How can we really be interested to know whether it is haram or halal? When the same Ulema declare alcohol to be harm, we look the other way. When they declare interest to be haram, half of us shake our heads in bafflement. When they declare music and dancing as haram we run around and bring out incomplete scriptures titled “Khuda ke liye” to prove that the Ulemas saying so are half-learned dim-wits (Sorry respectable Ulemas, but I had to be a little direct). But now, when we want suicide attacks to be declared haram, we sit all respectful, wide-eyed and hands demurely folded in laps, audience to the same Ulema. As if, when the declaration comes, the suicide attacker will say ‘Oh, really? I am sorry…’ and take off his suicide jacket and go home, just like we dropped our bottle of alcohol, or called off our banker from interest schemes, or replaced our music collections with nasheeds. That is what we did, right? And that is what we expect the potential suicide bombers to do, right?

Coming back to whether suicide attacks are halal or haram. I pose you a similar question. Was the invention of a bullet right or wrong? You would say, or most of you would say, it depends who is being incapacitated with it. Then why is it that when the topic of discussion is suicide attack the first reason given for its ineligibility is that it kills innocents. That is not the issue under debate. The question is, is a suicide attack, by the nature of its technique, halal or haram? For example, if the affected of 9/11 were offered a suicide attack on Osama, they would be happy to allow it. But my question is yet different. I am not asking about its legality or illegality based by virtue of its target. I am asking about it as a technique in itself. The way we have international laws of war which declare bullets and similar to be lawful and chemical and biological warfare to be illegal.
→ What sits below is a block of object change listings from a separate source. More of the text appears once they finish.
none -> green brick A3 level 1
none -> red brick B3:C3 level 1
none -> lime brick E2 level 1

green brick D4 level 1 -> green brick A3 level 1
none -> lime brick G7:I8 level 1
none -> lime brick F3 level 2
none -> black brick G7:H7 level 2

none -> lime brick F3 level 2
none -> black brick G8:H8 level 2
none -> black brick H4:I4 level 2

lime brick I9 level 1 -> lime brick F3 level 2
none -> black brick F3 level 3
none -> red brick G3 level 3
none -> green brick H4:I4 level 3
Similarly, by the Book of Allah SWT, is suicide attack allowed as a war technique?

Another reason given for the illegibility of suicide attacks is that they are wrong within Pakistan but allowed in Iraq and Palestine and such. For within Pakistan you would be killing your Muslim brethren but in those other places is the non-Muslim enemy. Duh! I know it is not allowed for a Muslim to kill another Muslim. I knew it even when the Lal Masjid was attacked and Muslim soldiers killed Muslim students. I wondered then why there came forth no Fatwa that this attack is haram. Contrarily, Muslim policemen kill Muslim murderers. Of course! Here the sanctity of the Muslim life will not be honored because he violated it in the first place and deserves to be punished.

To sum up, yes innocents should not be killed, neither in a suicidal attack nor in a non-suicidal attack. Sadly, the tragic reality is that however much targeted a war attempt is, some number of innocents do get in the way. Such happened in all the wars ever happened in history and is happening in current guerilla wars. I guess then all wars of the past should be renamed to Terrorist World War I, Terrorist World War II, and so on.
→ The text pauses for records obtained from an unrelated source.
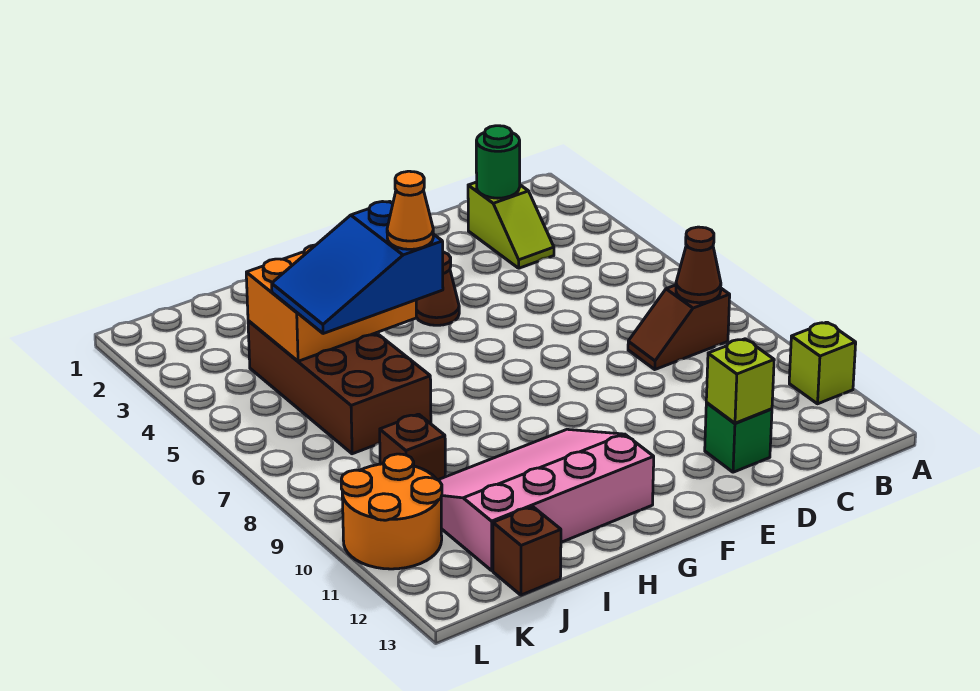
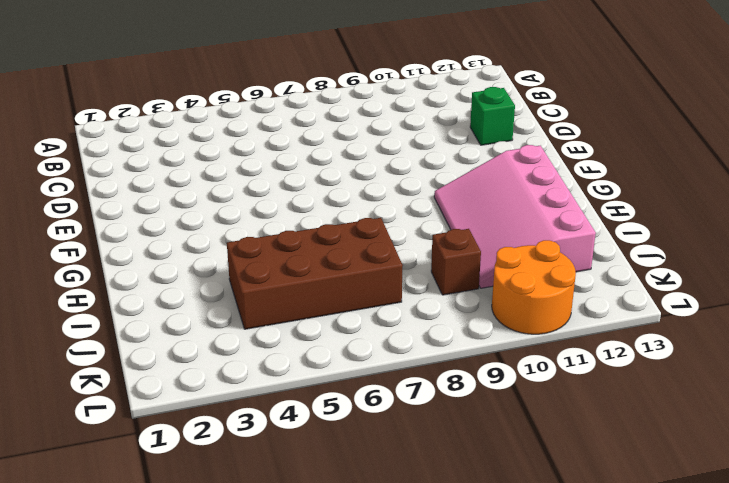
none -> lime brick A11 level 1
none -> brown slope B8:C8 level 1 top B
none -> lime slope C2:C3 level 1 top 2

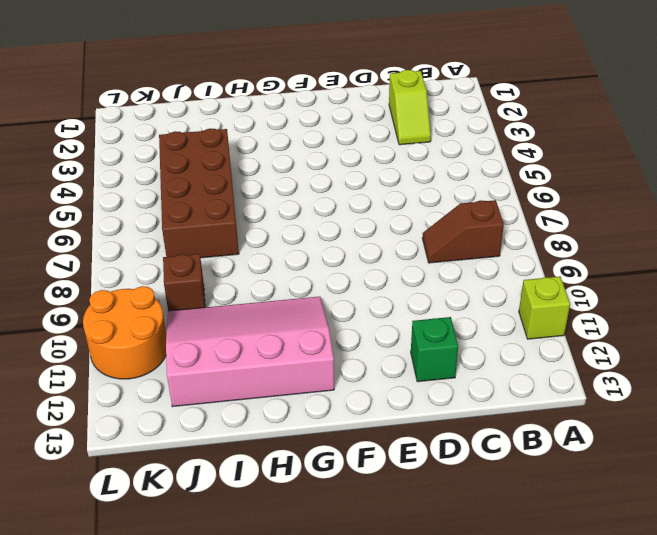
none -> brown cone F4 level 1
none -> brown brick J13 level 1
none -> brown cone B8 level 2

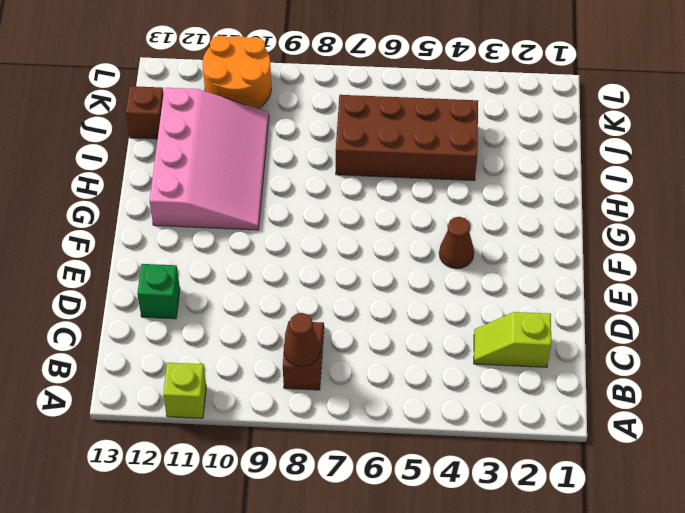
none -> brown brick J9 level 1
none -> green round brick C2 level 2
none -> lime brick D12 level 2

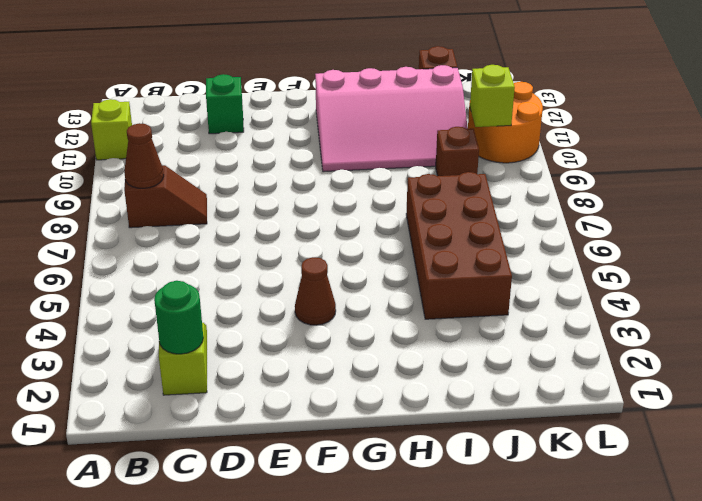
lime brick K10 level 2 -> lime brick D12 level 2
none -> orange brick H4:J5 level 2
none -> blue slope H5:J6 level 3 top H
none -> orange cone H6 level 4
Second sum, yes a Muslim should not kill another Muslim (non-Muslim neither). But what if the Muslim has become a criminal? What if the Muslim has become anti-Islam? What if the Muslim has become an ally to the enemy?

So, coming back to my question a third time, minus all the diversions. Is a suicide attack, as war technique within itself, halal or haram?
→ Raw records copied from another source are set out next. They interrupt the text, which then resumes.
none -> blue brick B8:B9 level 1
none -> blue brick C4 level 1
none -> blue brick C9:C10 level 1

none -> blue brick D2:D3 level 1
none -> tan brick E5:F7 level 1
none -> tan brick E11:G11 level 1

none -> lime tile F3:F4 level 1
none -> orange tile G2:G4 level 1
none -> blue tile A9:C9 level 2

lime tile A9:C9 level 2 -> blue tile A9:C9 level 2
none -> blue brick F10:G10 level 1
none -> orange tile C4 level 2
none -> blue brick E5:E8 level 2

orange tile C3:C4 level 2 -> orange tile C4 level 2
I remember a national hero from my childhood textbooks, Rashid Minhas. He was a jet-fighter officer. He was practicing one day with his coach, Mati-ur Rehman, a Muslim. The coach suddenly hit him with an iron rod, knocking him unconscious. When he gained consciousness, he saw the coach steering the airplane towards the enemies’ borders. The coach held Pakistan’s important defence information with him. Rashid Minhas understood that the coach had become a turncoat. It was now up to him to save the information from getting across the borders. He tried to contact the control tower for help, but meanwhile the plane was about to cross the borders. Left with no choice, Rashid Minhas chose to give up his life in the cause of the nation’s defence. He took hold of the airplane gear and turned it full force toward the ground below, crashing the plane, Mati-ur-Rehman and himself to death and burying the sensitive information to safety with it. He was awarded Tamgha’e Jurrat, the highest military award of Pakistan for bravery.

I also remember three other soldiers of the Pakistani army. The Indian tanks were approaching. The soldiers tied bombs with themselves and lay in the mud pretending to be dead. The Indian soldiers saw three bodies lying lifelessly in the mud and maliciously drove over them. They got blasted away but so did the Pakistani soldiers. Was it suicide? I have forgotten the names and place of this episode but I am sure many of you readers have read this episode in history. Them soldiers were much applauded for their bravery and sacrifice.

Why was a Fatwa not passed then? Or is a Fatwa being dodged now?